Dementia – Ready for Reality TV?
With the explosion of Reality TV, what used to be considered mundane, private or off-limits is now broadcast in Technicolor for the world to see.
Millions watch survivors forage in the wild or follow pregnant teenage drama. Audiences scrutinize rogue Amish youth, excessive hoarders, extreme coupon clippers and folks battling addictions. Who could’ve imagined these previously taboo topics would be embraced and accepted as entertainment while garnering high advertising revenue and large audiences?
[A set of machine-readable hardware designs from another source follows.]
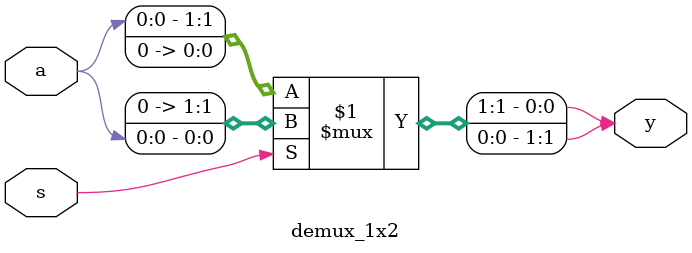
<source format=v>
`timescale 1ns / 1ps

module demux_1x16(a,s,y);
input a;
input [3:0]s;
output [15:0]y;
wire [3:0]p;
demux_1x4 u0(a,s[1:0],p[3:0]);

demux_1x4 u1(p[0],s[3:2],y[3:0]);
demux_1x4 u2(p[1],s[3:2],y[7:4]);
demux_1x4 u3(p[2],s[3:2],y[11:8]);
demux_1x4 u4(p[3],s[3:2],y[15:12]);
endmodule

module demux_1x4(a,s,y);
input a;
input [1:0]s;
output [3:0]y;
wire [1:0]p;
demux_1x2 u0(a,s[0],p[1:0]);

demux_1x2 u1(p[0],s[1],y[1:0]);
demux_1x2 u2(p[1],s[1],y[3:2]);
endmodule

module demux_1x2(a,s,y);
input a,s;
output [1:0]y;
assign {y[0],y[1]} = s ? {1'b0,a} : {a,1'b0} ;
endmodule

</source>
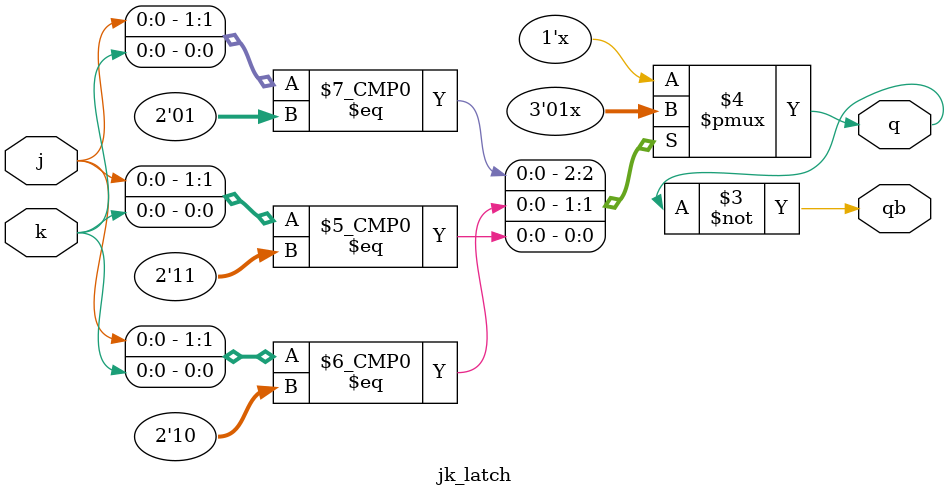
<source format=v>
module jk_latch(output reg q,qb,input j,k);
  always@(*)begin
    case({j,k})
      2'b00 : q=q;
      2'b01 : q=0;
      2'b10 : q=1;
      2'b11 : q=~q;
    endcase
       qb = ~q;
  end
endmodule

</source>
In 2012 over 15 million unpaid caregivers (primarily immediate family members) provided 17.5 Billion hours of dementia care; a contribution to the nation valued at over $216 Billion. Those unpaid family care partners deliver 80% of all community based dementia care. Fewer than 10% of older adults will receive their care from paid providers. **
If Dementia had a Reality TV series; the audience could swell to over 15 million!
Television executives have found a way to make bizarre quirks and addictions part of the entertainment cycle; why not share the stories from the frontlines of Dementia care? Raising awareness for this undeniable human condition is essential.
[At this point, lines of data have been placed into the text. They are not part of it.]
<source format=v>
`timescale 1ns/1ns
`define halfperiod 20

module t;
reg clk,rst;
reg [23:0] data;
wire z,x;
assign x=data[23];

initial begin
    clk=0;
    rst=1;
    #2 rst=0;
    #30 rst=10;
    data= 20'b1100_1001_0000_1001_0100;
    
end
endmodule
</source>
Most made-for-TV-dramas follow a pattern. They begin with a ‘set-up’ followed by a crisis which results in conflict and angst and it’s all wrapped up with a red-bow-of-resolution at the end of the hour.
Those of us who deliver dementia caregiving support can share scenarios of laughter and sadness. We are advocates, cooks, cleaners and personal shoppers. We assist with many or most of the activities of daily living, for those in our care. We cheer a success as we simultaneously mourn the loss of those in our care, in real time. The storylines are endless. The drama can be high while the rewards are sometime minimal.
Yet, the 15+ million continue to press on, while frequently battling our own limitations through stressful conditions. The ‘red-bow-of-resolution’ may not be traditional, but we celebrate the small victories each and every day when they occur.
Dementia isn’t sexy.
Dementia is often misunderstood and too frequently goes un-diagnosed.
But, it certainly is reality.
**Alzheimer’s Facts & Figures, 2013.